# RECORD EXTRACTS:
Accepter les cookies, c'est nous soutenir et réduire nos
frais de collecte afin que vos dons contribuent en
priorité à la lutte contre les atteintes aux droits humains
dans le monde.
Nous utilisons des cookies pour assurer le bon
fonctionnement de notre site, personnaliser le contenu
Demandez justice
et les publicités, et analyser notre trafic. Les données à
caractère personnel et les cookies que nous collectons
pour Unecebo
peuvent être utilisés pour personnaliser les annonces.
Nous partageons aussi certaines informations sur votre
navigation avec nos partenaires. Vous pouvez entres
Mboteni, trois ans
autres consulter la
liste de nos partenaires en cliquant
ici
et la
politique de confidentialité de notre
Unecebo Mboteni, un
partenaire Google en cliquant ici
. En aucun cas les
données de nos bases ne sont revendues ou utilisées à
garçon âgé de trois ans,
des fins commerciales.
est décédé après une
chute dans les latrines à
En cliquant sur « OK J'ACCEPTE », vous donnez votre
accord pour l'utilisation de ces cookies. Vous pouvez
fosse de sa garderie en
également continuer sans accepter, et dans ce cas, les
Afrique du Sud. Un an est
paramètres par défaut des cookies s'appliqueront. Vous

# WORK REQUEST:
Give back exactly the lines from the one that contains "autres consulter la" to the end of the data above, both of those lines included.

# EXERCISE RESULT:
autres consulter la
liste de nos partenaires en cliquant
ici
et la
politique de confidentialité de notre
Unecebo Mboteni, un
partenaire Google en cliquant ici
. En aucun cas les
données de nos bases ne sont revendues ou utilisées à
garçon âgé de trois ans,
des fins commerciales.
est décédé après une
chute dans les latrines à
En cliquant sur « OK J'ACCEPTE », vous donnez votre
accord pour l'utilisation de ces cookies. Vous pouvez
fosse de sa garderie en
également continuer sans accepter, et dans ce cas, les
Afrique du Sud. Un an est
paramètres par défaut des cookies s'appliqueront. Vous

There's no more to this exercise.